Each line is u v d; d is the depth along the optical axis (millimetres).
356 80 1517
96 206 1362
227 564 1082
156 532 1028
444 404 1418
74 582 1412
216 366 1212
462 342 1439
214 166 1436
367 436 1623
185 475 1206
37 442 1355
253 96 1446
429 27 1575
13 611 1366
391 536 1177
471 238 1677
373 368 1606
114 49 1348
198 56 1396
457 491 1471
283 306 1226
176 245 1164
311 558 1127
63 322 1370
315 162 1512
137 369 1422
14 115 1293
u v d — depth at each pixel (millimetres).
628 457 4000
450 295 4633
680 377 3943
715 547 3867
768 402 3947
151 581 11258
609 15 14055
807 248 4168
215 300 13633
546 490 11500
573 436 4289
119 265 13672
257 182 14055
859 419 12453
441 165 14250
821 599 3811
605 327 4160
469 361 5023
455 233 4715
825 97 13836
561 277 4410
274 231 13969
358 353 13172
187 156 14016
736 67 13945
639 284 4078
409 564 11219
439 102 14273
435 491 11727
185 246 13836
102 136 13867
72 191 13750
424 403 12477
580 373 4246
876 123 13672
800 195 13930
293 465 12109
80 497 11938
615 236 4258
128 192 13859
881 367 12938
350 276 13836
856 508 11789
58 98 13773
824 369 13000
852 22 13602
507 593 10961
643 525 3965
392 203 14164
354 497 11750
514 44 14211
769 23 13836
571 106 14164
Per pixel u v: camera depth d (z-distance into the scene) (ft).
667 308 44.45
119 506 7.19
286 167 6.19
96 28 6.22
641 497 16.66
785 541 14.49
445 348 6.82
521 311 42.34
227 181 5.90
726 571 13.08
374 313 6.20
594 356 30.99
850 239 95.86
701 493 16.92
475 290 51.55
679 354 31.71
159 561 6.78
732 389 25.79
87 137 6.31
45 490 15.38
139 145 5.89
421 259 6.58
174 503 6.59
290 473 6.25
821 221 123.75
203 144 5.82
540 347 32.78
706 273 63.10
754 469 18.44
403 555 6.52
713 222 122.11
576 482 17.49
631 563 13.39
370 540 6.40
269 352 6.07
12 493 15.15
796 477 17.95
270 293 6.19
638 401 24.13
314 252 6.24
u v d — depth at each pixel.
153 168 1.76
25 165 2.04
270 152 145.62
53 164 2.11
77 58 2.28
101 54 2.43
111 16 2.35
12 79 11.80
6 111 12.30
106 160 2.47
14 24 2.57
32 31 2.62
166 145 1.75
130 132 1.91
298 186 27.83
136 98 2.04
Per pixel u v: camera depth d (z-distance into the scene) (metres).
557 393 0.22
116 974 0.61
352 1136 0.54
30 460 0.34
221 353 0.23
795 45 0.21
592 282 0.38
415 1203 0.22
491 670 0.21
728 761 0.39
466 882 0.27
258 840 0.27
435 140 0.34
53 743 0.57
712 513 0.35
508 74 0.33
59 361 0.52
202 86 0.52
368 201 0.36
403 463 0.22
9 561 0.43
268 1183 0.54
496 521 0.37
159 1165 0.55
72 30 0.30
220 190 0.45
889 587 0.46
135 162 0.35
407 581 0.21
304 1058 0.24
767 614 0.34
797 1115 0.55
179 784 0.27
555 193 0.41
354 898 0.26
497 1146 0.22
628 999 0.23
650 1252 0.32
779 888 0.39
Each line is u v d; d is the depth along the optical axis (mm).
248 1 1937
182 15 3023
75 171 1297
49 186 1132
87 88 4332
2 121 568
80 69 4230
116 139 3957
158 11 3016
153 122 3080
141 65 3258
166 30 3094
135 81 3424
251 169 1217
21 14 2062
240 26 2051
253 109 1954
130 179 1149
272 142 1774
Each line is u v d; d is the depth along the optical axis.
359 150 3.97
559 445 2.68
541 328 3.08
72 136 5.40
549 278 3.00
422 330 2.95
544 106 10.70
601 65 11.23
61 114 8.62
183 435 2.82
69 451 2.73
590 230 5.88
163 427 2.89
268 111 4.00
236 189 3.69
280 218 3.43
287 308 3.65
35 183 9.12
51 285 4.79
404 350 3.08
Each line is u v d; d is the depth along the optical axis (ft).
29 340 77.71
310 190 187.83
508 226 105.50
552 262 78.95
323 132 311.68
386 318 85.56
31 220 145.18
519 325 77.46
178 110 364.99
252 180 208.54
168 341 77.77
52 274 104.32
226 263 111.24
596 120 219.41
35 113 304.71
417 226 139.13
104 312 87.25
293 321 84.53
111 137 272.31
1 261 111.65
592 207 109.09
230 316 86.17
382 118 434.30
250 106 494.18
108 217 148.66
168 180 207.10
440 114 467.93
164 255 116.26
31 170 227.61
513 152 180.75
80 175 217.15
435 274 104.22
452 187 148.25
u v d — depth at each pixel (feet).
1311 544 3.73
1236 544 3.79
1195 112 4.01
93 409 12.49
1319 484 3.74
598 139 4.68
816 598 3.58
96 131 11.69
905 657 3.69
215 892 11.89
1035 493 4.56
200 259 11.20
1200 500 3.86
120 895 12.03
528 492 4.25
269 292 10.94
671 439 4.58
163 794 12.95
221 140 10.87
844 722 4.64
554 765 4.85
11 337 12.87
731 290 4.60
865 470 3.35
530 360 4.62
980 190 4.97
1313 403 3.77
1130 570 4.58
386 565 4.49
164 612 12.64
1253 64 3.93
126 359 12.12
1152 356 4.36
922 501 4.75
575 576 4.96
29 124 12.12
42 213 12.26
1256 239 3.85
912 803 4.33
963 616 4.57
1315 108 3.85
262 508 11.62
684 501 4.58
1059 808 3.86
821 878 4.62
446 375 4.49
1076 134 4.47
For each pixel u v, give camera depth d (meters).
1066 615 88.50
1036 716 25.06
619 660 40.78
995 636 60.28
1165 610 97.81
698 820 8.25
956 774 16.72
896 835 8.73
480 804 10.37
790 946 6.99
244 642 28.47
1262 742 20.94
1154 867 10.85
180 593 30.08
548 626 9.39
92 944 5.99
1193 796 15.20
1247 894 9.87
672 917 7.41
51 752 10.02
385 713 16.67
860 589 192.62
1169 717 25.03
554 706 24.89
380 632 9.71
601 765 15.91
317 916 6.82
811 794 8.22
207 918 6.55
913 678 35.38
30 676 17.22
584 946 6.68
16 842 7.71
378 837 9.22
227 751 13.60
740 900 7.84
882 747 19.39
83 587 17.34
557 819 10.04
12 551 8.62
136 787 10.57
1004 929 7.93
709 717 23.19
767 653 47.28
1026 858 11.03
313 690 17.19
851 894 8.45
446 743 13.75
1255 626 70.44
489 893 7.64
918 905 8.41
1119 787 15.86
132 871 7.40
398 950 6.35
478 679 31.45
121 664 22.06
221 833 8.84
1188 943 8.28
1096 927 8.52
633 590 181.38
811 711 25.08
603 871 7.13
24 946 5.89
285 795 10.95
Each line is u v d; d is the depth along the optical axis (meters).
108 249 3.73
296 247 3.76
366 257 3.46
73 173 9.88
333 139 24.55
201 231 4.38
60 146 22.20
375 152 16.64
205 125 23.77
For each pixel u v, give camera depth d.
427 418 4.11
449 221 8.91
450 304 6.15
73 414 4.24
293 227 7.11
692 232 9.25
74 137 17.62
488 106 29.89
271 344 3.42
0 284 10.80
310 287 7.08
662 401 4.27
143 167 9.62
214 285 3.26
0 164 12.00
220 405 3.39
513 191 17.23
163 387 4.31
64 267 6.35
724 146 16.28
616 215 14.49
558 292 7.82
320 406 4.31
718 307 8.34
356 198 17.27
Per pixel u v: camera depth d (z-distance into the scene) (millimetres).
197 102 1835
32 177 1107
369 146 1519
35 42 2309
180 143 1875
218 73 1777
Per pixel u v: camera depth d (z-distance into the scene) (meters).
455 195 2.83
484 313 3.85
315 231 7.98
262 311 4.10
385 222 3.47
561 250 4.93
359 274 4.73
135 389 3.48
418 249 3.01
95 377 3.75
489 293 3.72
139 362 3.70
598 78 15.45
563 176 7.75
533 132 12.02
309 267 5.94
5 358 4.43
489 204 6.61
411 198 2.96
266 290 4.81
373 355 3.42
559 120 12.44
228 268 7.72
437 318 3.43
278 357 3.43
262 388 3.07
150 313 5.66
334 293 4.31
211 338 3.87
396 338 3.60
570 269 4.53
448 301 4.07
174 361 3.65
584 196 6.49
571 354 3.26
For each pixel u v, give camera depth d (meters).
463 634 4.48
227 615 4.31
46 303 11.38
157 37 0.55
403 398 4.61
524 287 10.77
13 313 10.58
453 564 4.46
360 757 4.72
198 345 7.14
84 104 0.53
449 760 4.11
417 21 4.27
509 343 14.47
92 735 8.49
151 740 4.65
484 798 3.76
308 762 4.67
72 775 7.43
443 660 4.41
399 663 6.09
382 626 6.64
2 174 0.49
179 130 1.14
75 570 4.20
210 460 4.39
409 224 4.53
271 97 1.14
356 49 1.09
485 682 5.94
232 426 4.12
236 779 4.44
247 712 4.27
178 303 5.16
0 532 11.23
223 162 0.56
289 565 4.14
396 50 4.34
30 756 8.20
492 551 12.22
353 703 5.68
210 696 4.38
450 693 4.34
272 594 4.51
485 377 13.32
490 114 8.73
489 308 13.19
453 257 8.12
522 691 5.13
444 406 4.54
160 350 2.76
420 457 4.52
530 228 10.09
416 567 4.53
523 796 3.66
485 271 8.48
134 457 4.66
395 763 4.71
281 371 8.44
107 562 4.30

### The problem
Lines from the one containing "the scene) (meters)." through the last line of the data above are the only output wanted; restate them exactly.

### Completed exercise
Per pixel u v: camera depth d (z-distance into the scene) (meters).
455 195 2.83
484 313 3.85
315 231 7.98
262 311 4.10
385 222 3.47
561 250 4.93
359 274 4.73
135 389 3.48
418 249 3.01
95 377 3.75
489 293 3.72
139 362 3.70
598 78 15.45
563 176 7.75
533 132 12.02
309 267 5.94
5 358 4.43
489 204 6.61
411 198 2.96
266 290 4.81
373 355 3.42
559 120 12.44
228 268 7.72
437 318 3.43
278 357 3.43
262 388 3.07
150 313 5.66
334 293 4.31
211 338 3.87
396 338 3.60
570 269 4.53
448 301 4.07
174 361 3.65
584 196 6.49
571 354 3.26
For each pixel u v, give camera depth d (meters).
463 634 4.48
227 615 4.31
46 303 11.38
157 37 0.55
403 398 4.61
524 287 10.77
13 313 10.58
453 564 4.46
360 757 4.72
198 345 7.14
84 104 0.53
449 760 4.11
417 21 4.27
509 343 14.47
92 735 8.49
151 740 4.65
484 798 3.76
308 762 4.67
72 775 7.43
443 660 4.41
399 663 6.09
382 626 6.64
2 174 0.49
179 130 1.14
75 570 4.20
210 460 4.39
409 224 4.53
271 97 1.14
356 49 1.09
485 682 5.94
232 426 4.12
236 779 4.44
247 712 4.27
178 303 5.16
0 532 11.23
223 162 0.56
289 565 4.14
396 50 4.34
30 756 8.20
492 551 12.22
353 703 5.68
210 696 4.38
450 693 4.34
272 594 4.51
485 377 13.32
490 114 8.73
489 308 13.19
453 257 8.12
522 691 5.13
444 406 4.54
160 350 2.76
420 457 4.52
530 228 10.09
416 567 4.53
523 796 3.66
485 271 8.48
134 457 4.66
395 763 4.71
281 371 8.44
107 562 4.30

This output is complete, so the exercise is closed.